[SOLVED] Truncating a table in HBase did not free up space for HDFS

Truncating a table in HBase did not free up space for HDFS

I was having problems with HBase and HDFS, as I understood HBase runs on top of HDFS and thus I assumed it used HDFS to store its data. The problem was that HDFS was close to its maximum space utilization and it and HBase were constantly crashing.

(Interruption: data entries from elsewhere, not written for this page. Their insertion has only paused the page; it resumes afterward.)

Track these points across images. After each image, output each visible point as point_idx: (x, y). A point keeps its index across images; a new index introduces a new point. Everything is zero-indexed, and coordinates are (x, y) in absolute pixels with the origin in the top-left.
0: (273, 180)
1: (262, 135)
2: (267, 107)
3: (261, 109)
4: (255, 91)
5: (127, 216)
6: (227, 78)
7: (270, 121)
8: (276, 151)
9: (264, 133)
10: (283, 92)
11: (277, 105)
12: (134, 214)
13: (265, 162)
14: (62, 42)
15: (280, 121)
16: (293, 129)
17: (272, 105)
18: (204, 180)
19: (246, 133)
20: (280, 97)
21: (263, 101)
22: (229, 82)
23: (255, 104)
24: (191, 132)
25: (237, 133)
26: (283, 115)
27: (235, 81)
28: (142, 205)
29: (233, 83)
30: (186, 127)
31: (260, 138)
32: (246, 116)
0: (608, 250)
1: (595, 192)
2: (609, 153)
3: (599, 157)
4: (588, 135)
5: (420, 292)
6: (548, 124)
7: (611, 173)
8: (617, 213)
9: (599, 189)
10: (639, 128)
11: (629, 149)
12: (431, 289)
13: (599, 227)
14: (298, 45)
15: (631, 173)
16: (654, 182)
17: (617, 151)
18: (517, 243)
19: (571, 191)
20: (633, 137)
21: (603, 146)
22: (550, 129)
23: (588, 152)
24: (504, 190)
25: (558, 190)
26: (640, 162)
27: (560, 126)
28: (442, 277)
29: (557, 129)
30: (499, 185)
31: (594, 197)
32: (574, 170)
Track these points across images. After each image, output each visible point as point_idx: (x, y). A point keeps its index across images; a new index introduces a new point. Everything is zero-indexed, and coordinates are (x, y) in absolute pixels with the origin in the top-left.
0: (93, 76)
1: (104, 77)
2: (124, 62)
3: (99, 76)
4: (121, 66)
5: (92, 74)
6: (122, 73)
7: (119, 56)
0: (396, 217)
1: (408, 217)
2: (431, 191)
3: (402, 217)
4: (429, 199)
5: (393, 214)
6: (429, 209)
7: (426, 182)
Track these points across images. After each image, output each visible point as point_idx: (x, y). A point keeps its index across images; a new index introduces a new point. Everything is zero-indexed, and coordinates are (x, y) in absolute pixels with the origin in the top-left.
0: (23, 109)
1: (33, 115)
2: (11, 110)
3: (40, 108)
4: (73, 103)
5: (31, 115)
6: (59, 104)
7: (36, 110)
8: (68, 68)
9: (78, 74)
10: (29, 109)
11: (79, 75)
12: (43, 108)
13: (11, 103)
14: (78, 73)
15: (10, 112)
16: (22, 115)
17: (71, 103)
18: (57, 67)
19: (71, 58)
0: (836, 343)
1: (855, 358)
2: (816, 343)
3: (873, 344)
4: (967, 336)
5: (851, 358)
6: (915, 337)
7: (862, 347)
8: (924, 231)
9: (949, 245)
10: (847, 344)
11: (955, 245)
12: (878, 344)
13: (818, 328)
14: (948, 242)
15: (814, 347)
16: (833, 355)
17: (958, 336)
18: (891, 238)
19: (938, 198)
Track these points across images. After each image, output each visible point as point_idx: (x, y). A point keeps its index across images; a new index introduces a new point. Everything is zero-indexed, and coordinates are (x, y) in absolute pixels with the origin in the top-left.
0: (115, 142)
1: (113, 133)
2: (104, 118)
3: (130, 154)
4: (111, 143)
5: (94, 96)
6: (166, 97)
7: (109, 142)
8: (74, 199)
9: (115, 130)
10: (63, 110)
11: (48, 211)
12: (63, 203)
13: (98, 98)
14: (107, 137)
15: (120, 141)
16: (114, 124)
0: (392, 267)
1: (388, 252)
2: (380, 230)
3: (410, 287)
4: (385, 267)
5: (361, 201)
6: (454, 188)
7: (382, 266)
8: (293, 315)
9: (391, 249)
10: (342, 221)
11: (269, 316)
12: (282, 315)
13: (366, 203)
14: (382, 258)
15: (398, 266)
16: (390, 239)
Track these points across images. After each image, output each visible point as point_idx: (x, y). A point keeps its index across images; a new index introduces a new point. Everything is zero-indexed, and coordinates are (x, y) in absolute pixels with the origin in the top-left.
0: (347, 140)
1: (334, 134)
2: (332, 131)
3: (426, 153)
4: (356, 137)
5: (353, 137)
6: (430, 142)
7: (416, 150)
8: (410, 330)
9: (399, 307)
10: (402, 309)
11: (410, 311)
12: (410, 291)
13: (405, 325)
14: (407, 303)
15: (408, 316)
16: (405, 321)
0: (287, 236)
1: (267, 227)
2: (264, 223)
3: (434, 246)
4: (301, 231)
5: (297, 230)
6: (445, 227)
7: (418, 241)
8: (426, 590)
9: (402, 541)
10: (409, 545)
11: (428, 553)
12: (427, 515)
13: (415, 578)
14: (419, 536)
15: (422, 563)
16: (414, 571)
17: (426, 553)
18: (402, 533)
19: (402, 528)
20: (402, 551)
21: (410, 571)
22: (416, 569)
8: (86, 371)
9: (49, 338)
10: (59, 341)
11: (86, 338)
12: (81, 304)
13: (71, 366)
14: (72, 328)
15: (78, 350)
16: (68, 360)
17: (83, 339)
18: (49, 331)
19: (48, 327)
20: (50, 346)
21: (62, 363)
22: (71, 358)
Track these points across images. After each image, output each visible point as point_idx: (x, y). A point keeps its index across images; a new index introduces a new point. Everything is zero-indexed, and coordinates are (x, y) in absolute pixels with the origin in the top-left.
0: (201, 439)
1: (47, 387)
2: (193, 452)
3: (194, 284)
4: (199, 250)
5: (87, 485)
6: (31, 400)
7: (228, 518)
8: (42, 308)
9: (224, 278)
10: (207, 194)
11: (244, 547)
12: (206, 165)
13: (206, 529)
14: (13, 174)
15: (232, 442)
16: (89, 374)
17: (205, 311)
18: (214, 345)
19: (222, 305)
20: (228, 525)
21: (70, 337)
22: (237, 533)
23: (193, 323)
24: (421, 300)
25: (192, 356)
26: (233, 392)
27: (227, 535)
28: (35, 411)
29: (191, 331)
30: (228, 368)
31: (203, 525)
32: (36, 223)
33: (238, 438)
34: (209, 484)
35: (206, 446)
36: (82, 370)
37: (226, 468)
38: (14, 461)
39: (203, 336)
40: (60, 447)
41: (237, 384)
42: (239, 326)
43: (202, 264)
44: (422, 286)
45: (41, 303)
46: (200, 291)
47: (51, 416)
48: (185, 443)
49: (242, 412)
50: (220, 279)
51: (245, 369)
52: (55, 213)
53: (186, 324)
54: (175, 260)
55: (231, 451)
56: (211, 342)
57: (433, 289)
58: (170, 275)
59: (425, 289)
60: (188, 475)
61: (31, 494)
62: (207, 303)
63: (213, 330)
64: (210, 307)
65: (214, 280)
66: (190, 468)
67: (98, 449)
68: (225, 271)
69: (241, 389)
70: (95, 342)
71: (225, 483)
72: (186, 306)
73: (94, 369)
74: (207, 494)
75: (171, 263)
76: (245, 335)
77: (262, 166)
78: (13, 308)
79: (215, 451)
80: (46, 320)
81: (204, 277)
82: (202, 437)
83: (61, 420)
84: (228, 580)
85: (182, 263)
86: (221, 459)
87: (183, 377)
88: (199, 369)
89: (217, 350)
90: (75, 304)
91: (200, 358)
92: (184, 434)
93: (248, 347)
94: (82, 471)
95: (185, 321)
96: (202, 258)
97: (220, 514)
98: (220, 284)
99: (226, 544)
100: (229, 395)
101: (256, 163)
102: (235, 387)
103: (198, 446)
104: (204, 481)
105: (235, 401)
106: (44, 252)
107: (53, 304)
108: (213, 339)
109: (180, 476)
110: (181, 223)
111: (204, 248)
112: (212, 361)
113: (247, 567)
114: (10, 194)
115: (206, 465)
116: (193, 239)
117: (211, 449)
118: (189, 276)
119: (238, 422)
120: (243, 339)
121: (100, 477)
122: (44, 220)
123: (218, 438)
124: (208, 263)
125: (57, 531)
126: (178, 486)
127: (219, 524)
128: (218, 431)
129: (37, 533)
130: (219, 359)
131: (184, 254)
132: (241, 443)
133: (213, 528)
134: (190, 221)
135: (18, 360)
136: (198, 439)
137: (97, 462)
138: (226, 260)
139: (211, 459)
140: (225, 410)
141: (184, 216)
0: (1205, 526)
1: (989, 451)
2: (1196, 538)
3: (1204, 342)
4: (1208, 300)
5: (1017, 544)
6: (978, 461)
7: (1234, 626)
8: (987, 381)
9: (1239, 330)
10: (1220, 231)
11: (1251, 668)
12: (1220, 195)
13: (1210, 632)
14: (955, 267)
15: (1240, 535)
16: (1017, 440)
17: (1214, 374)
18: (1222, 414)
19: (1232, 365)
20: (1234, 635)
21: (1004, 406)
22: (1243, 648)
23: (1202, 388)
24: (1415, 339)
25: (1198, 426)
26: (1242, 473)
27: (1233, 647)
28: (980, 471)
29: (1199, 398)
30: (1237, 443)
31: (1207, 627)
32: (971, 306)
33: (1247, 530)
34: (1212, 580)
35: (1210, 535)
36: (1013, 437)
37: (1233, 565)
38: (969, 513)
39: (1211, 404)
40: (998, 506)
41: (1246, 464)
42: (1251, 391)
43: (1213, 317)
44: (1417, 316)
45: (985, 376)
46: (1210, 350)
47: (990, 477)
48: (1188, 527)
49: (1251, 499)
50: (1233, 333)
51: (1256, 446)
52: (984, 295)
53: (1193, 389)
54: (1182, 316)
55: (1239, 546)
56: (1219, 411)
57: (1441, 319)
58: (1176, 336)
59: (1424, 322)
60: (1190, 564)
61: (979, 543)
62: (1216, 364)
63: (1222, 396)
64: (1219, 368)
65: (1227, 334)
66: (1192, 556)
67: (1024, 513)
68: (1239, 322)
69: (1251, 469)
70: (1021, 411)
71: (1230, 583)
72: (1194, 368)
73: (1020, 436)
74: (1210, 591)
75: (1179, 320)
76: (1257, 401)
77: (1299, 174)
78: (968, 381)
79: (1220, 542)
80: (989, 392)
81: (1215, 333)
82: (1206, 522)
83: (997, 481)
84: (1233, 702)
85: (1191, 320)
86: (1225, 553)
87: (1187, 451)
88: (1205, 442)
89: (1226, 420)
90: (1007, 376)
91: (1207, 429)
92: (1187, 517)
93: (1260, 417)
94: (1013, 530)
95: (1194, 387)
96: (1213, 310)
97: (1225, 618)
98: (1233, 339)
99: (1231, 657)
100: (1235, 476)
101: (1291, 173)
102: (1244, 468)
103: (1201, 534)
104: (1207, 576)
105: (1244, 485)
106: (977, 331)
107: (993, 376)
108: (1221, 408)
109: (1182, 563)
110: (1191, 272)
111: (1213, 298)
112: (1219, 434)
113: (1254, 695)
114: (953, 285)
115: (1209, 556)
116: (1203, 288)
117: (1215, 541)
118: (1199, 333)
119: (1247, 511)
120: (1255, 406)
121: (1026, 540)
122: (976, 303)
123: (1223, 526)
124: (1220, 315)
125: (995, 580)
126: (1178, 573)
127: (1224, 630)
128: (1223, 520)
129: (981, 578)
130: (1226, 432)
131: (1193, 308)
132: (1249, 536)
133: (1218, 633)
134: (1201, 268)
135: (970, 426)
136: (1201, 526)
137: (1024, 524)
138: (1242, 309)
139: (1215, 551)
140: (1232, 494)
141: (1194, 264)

Here is a picture of the monitoring tool Ambari in the HDFS tab:

For a reasonable amount of time I wasn't even able to run normal HBase shell comands such as list and scan, so I couldn't even try to delete some data from the tables. However, when I did manage to restart HBase, which is running in a single node, I truncated the table which was using that biggest amount of space and when I checked through the du (disk usage) command, the hdfs directory was even bigger. And the HDFS Space Utilization was still very high. How can I free up space in the Hadoop Distributed File System if not by removing entries from HBase? Removing random directories in the HDFS manually feels very sloppy and I would prefer not to do that. Should I increase HDFS reserved space? Should I decrease replication? Should I force a compaction?

Solution

Increasing disk space for the VM that was running HBase and HDFS substantially reduced HDFS storage usage and it was enough for what I needed.

Just make sure you are expanding the partition where HDFS actually resides in.